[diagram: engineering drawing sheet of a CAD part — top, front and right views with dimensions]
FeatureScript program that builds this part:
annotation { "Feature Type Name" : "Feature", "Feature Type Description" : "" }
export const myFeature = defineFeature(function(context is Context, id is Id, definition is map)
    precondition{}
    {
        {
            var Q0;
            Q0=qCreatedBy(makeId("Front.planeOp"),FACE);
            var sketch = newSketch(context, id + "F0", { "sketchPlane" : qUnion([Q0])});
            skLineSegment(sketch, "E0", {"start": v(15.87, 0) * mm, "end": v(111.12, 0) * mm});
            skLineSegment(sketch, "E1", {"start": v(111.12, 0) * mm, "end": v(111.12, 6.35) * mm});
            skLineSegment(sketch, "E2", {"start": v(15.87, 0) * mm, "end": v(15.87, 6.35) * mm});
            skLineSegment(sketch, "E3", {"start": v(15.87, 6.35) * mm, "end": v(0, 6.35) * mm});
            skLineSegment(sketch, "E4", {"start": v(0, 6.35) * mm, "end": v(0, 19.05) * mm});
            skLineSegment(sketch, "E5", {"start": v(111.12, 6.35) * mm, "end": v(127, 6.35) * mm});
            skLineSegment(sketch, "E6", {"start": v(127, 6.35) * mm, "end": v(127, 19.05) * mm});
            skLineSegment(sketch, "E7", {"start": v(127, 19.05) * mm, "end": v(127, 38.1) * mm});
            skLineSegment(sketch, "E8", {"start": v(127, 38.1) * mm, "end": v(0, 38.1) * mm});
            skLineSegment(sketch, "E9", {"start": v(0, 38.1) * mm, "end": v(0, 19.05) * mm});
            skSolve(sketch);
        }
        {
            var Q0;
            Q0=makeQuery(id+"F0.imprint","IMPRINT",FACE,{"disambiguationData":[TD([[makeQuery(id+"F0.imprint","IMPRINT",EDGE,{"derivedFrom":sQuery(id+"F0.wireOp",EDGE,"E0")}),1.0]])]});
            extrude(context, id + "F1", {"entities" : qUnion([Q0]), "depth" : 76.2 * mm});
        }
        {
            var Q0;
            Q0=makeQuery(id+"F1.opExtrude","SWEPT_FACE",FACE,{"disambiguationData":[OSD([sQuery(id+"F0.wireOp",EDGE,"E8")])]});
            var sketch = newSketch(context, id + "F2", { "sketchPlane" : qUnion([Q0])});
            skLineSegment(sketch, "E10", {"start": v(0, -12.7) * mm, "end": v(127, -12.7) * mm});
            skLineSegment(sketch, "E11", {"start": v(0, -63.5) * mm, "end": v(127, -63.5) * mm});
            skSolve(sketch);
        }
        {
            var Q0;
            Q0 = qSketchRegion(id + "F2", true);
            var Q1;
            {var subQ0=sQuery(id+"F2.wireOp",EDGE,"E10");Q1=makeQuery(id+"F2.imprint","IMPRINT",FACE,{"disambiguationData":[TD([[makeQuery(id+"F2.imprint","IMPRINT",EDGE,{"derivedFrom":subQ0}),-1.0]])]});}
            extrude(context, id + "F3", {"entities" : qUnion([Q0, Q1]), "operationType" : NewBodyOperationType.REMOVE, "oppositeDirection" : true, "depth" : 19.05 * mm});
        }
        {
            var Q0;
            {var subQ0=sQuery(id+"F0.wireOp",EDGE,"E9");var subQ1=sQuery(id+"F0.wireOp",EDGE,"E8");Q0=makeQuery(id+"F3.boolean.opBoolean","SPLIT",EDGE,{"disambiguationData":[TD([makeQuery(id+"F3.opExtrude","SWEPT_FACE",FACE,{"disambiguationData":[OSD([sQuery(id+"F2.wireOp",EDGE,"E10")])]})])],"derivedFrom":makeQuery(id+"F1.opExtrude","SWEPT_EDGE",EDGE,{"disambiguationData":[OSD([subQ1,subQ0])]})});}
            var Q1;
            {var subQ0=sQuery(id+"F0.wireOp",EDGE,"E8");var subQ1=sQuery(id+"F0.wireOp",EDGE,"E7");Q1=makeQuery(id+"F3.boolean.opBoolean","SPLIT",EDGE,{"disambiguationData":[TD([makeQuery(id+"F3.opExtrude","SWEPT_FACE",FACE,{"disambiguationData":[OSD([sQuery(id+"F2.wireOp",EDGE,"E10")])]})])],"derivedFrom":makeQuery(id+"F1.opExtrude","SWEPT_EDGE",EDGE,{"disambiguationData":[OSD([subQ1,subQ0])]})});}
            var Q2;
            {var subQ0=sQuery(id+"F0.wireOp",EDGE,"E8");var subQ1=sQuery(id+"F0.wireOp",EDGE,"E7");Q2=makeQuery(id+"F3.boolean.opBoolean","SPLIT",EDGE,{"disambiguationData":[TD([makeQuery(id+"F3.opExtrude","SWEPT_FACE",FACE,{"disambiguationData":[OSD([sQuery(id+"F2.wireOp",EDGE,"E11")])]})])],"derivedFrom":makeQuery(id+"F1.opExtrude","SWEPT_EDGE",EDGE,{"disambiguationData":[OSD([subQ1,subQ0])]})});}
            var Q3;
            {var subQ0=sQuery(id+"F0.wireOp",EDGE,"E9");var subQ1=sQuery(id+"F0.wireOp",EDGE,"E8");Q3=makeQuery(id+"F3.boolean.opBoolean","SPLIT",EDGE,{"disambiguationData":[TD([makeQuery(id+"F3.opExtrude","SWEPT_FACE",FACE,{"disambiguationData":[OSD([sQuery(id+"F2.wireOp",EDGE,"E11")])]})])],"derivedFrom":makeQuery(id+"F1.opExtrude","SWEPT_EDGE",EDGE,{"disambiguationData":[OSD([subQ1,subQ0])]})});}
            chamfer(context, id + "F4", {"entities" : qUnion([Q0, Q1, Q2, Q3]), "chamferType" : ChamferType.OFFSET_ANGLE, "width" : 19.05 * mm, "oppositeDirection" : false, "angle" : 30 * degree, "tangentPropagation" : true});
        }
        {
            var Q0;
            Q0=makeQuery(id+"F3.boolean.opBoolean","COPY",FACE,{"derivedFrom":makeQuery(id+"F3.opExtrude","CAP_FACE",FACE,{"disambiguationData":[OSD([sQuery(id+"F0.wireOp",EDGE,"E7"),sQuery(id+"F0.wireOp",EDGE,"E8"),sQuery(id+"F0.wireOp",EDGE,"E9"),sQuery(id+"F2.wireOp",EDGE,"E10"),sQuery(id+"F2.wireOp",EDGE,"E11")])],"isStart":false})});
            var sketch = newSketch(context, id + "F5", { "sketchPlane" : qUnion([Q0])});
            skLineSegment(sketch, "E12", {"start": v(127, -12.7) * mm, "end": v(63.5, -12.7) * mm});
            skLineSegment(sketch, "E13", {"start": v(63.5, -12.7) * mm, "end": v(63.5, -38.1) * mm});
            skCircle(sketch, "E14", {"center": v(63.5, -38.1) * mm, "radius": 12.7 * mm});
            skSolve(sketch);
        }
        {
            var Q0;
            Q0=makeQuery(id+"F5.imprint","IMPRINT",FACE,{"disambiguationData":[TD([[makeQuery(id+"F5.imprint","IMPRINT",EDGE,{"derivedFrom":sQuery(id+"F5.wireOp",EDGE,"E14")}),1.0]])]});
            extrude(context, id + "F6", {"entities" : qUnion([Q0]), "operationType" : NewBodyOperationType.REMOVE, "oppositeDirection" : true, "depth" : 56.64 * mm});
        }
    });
:::
▶ Task requirements
Return each line from the rows above that contains the string "true".

▶ Right answer
            Q0 = qSketchRegion(id + "F2", true);
            extrude(context, id + "F3", {"entities" : qUnion([Q0, Q1]), "operationType" : NewBodyOperationType.REMOVE, "oppositeDirection" : true, "depth" : 19.05 * mm});
            chamfer(context, id + "F4", {"entities" : qUnion([Q0, Q1, Q2, Q3]), "chamferType" : ChamferType.OFFSET_ANGLE, "width" : 19.05 * mm, "oppositeDirection" : false, "angle" : 30 * degree, "tangentPropagation" : true});
            extrude(context, id + "F6", {"entities" : qUnion([Q0]), "operationType" : NewBodyOperationType.REMOVE, "oppositeDirection" : true, "depth" : 56.64 * mm});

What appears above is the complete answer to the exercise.